According to http://en.wikibooks.org/wiki/LaTeX/Tables ('The tabular environment' paragraph), I would have expected to be able to use 'p', 'b', 'm' to define vertical text alignment for a column. This Problem with Table Vertical Alignment question from 2010 tells otherwise and provides (a bit inflexible) workarounds.
My question is, if there is something simple to vertically (top, bottom, center) align text in a cell?
Here my code (which aligns 'middle, middle, top', i.e. 'p b m' doesn't work at all…):
\documentclass[10pt]{article}
\usepackage{array}
\begin{document}
\begin{tabular}{|p{4cm}|b{4cm}|m{5cm}|}
\hline
xxx & ab cd ... & ef gh ... \\[10ex]
\hline
xxx & ij kl ... & mn op ...\\
\hline
\end{tabular}
\end{document}
(I also tried with \parbox and \newcolumntype to no avail, \multirow could be an option but didn't try out yet).
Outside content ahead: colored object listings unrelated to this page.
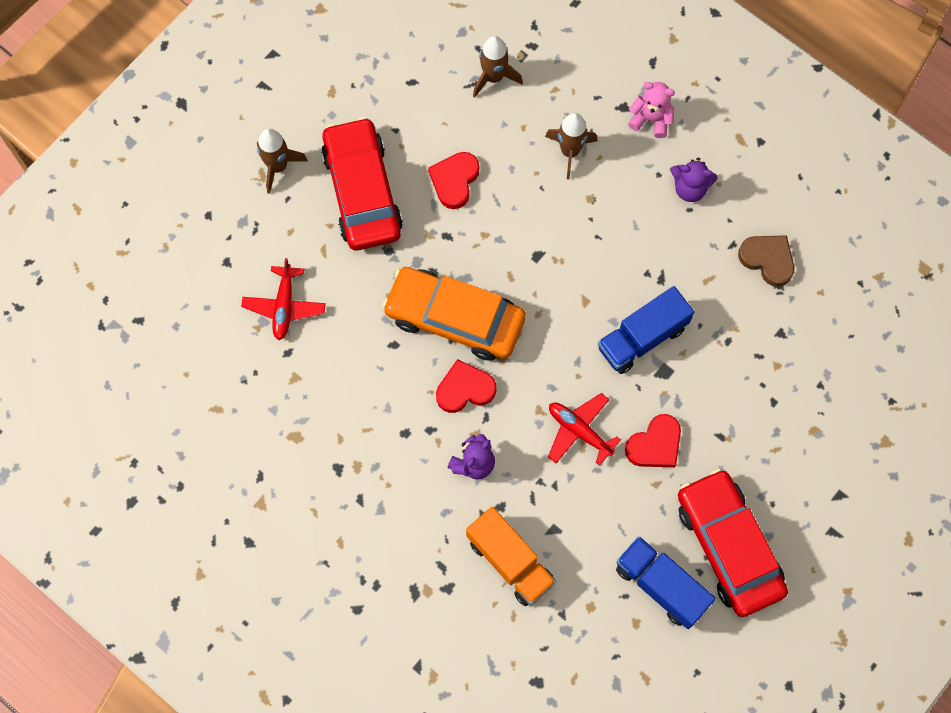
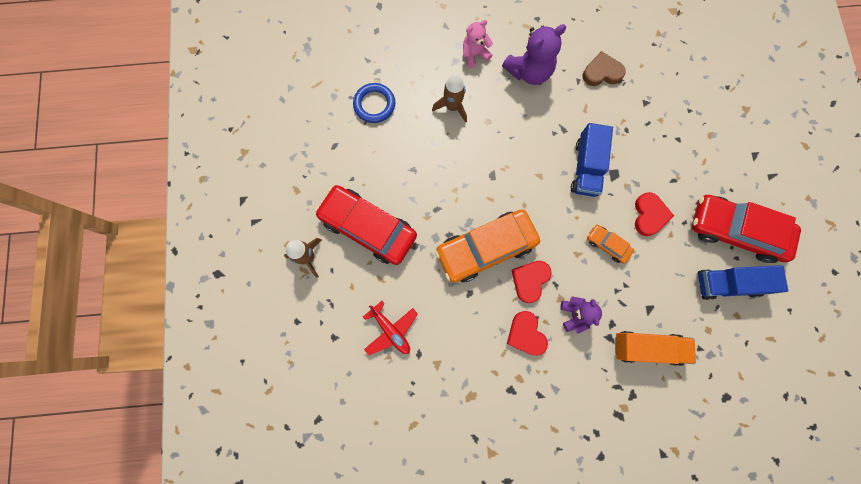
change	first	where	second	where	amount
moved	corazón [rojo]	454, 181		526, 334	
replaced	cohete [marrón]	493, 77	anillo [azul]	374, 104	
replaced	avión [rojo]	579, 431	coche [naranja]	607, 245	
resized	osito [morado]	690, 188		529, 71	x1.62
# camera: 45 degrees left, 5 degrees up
Edits: I'd like to achieve the following (as simple as possible;):
-----------------------------------------
| xxx | | |
| | | ef gh ... |
| | ab cd ... | |
-----------------------------------------
| xxx | ij kl ... | mn op ... |
-----------------------------------------
Best Answer
You say "it doesn't work" but you did not say what effect you wanted. Your table cells are single line entries so aligning on the top or bottom line of the cell is the same thing, hence
p
andb
work the same way. The reaction betweenm
and\\[10ex]
is slightly caustic but the behaviour of\\[10ex]
in tables is fairly weird at the best of times.What alignment were you trying to achieve?